Histomorphometric reference data of transiliac bone biopsy in children from 8 to 17 years old / Datos histomorfométricos de referencia de la biopsia ósea en niños de 8 a 17 años

Abstract: Background: Histomorphometric analysis of bone samples is a key tool for studying bone metabolism; however, only a few pediatric reference data exist. The aim of the present study is to report more reference data and to investigate if histomorphometric differences exist between age and gender. Methods: We obtained 19 transiliac bone samples previously marked with tetracycline, from children between 8 and 17 years (13 were male), with normal blood test results and urine biochemical bone markers. We evaluated bone histomorphometric parameters using a digitalizing table with osteomeasure to obtain normative data of means and standard deviations, as well as median and range. Due to the small sample, a Monte Carlo simulation was applied. Structural, static, dynamic, and resorptic histomorphometric parameters were evaluated by age and gender following the American Society for Bone and Mineral Research recommendations. Results: Bone volume (in the older children) and mineral apposition rate (in the younger children), the eroded surface (in boys), and the new bone wall thickness (in girls) were significantly increased. On the trabecular area of mineralization front, the modeling and the remodeling bone formation were similar (16 and 18%). The rest of the histomorphometric bone parameters by age and gender showed no significant difference. Conclusion: In healthy children, these bone histomorphometric findings, with these techniques and for this ages could be used as reference values.

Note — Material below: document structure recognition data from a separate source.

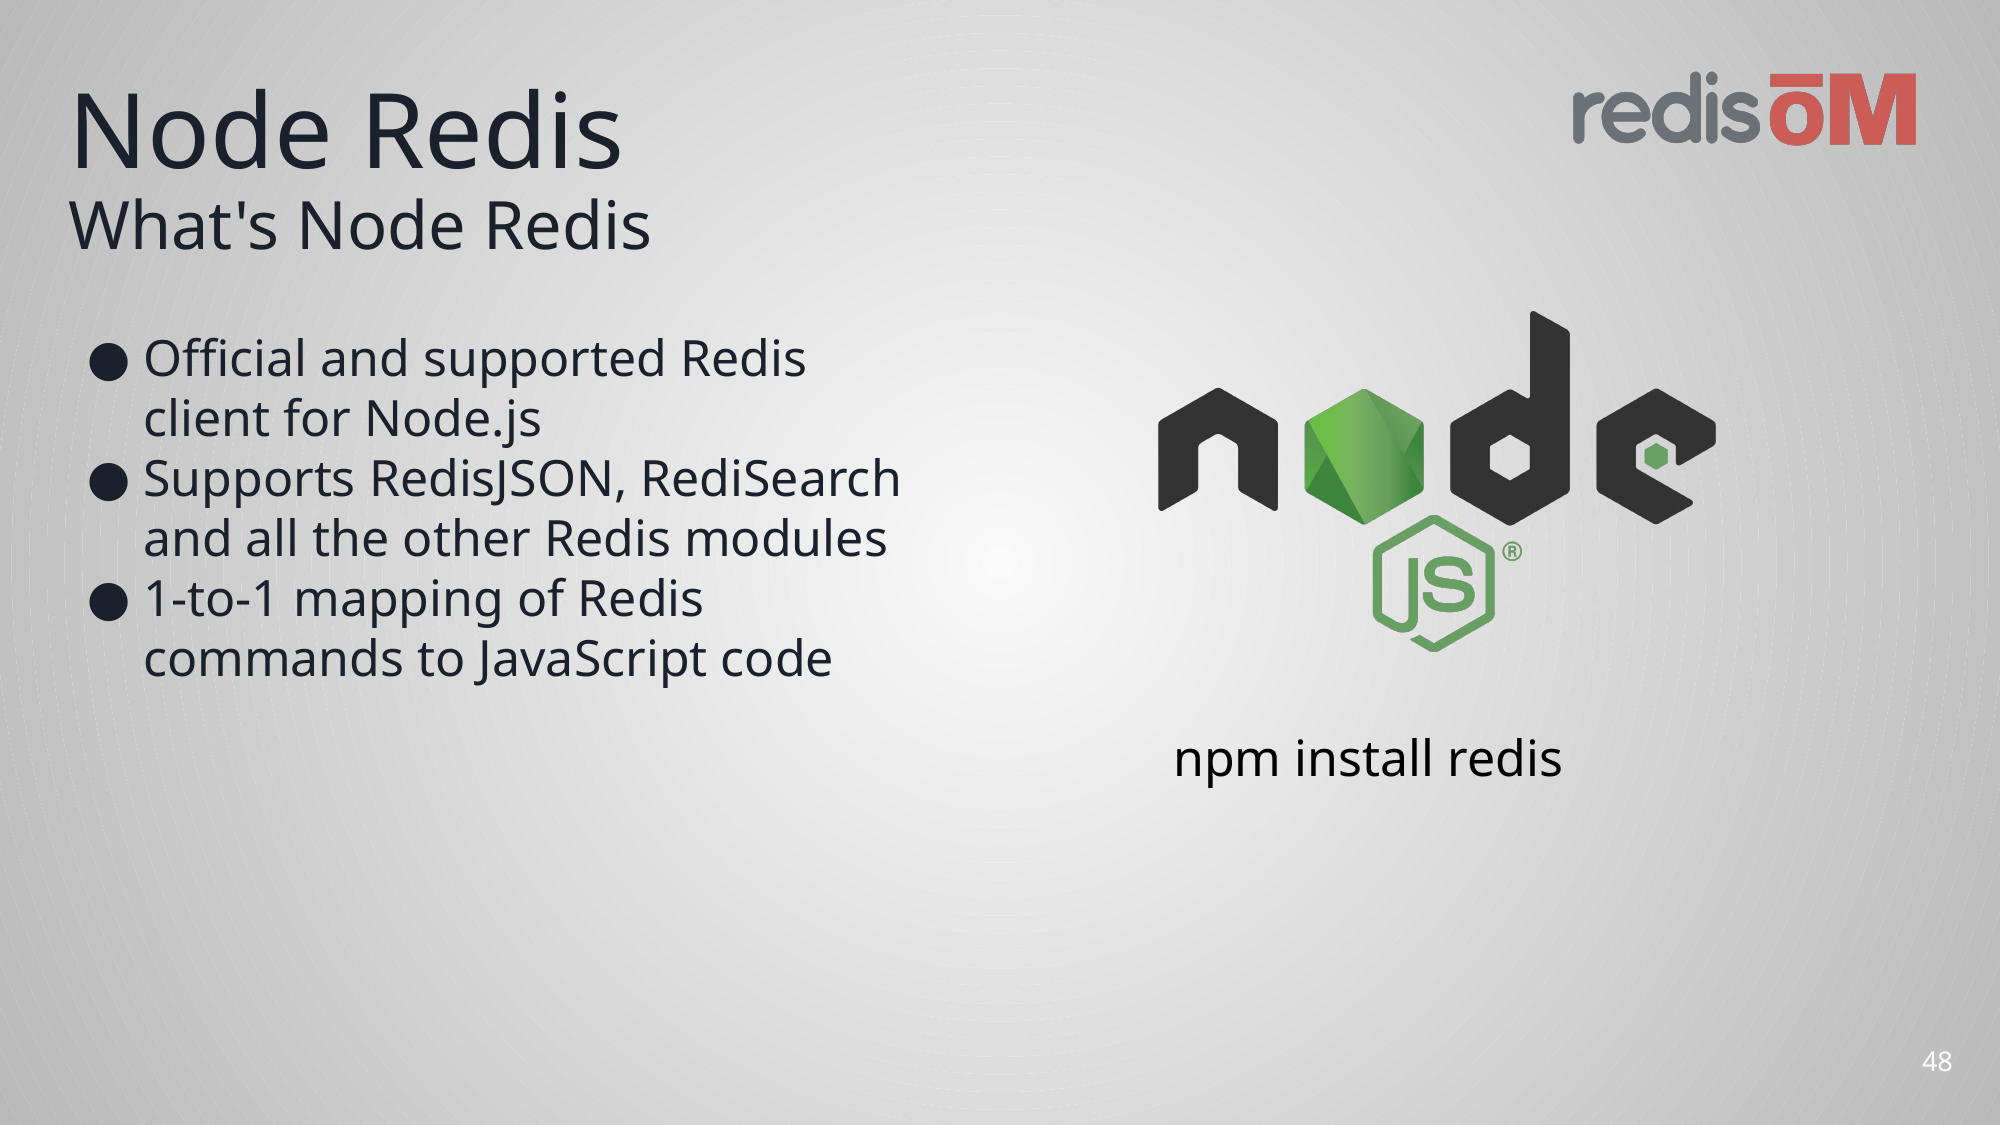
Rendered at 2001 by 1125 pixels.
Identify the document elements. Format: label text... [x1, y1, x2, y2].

picture [1158, 310, 1716, 652]
picture [1560, 62, 1929, 155]
subtitle Node Redis [53, 49, 1943, 167]
text_box npm install redis [1158, 718, 1717, 794]
slide_number ‹#› [1853, 1019, 1974, 1106]
list Official and supported Redis client for Node.js Supports RedisJSON, RediSearch and all the other Redis modules 1-to-1 mapping of Redis commands to JavaScript code [53, 311, 962, 990]
subtitle What's Node Redis [53, 167, 1943, 248]
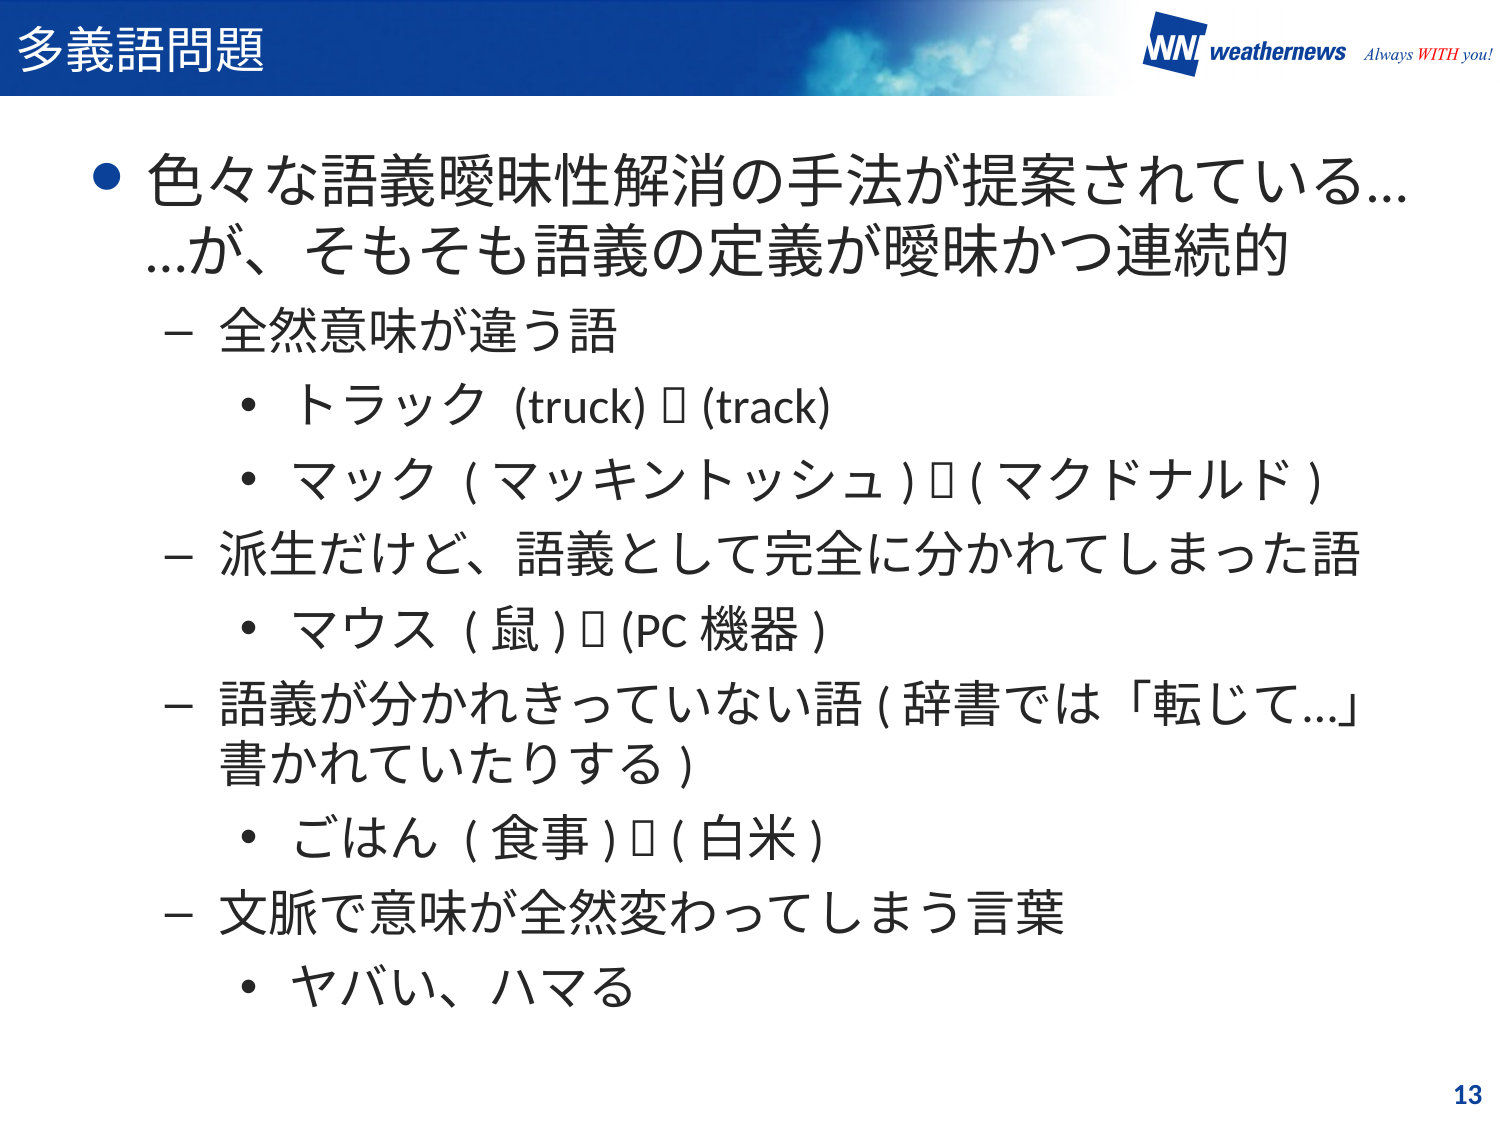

Resumen: Introducción: El análisis histomorfométrico del tejido óseo para el estudio de las enfermedades metabólicas óseas, cuando se correlacionan los hallazgos clínicos, sigue siendo la herramienta con mayor sensibilidad y especificidad para la mayoría de los diagnósticos. En los niños existen pocos reportes histomorfométricos del tejido óseo metabólico normal, por lo que nuestro propósito es reportar más datos de referencia e investigar si hay diferencias histomorfométricas entre edades y sexos. Métodos: Estudio realizado en 19 niños de 8 a 17 años (13 masculinos) sin anomalías clínicas ni bioquímicas evidentes. Se tomaron muestras de tejido óseo transilíaco marcadas con tetraciclina. Se obtuvieron medias, desviaciones y rangos histomorfométricos totales, y correlación por edad y sexo, siguiendo las recomendaciones para la histomorfometría de la American Society for Bone and Mineral Research. Se realizó una simulación Montecarlo. Resultados: El volumen óseo (en niños mayores), la velocidad de agregación del mineral (en niños menores), la erosión trabecular periférica (en niños) y el grosor de la pared ósea nueva (en niñas) exhibieron aumentos significativos. En el área trabecular del frente de mineralización, el modelado y el remodelado de la formación ósea fueron similares (16 y 18%). El resto de los parámetros histomorfométricos óseos no mostraron diferencias significativas. Conclusiones: Estos hallazgos histomorfométricos del tejido óseo de niños normales con estas técnicas y para estas edades pueden ser utilizados como valores de referencia.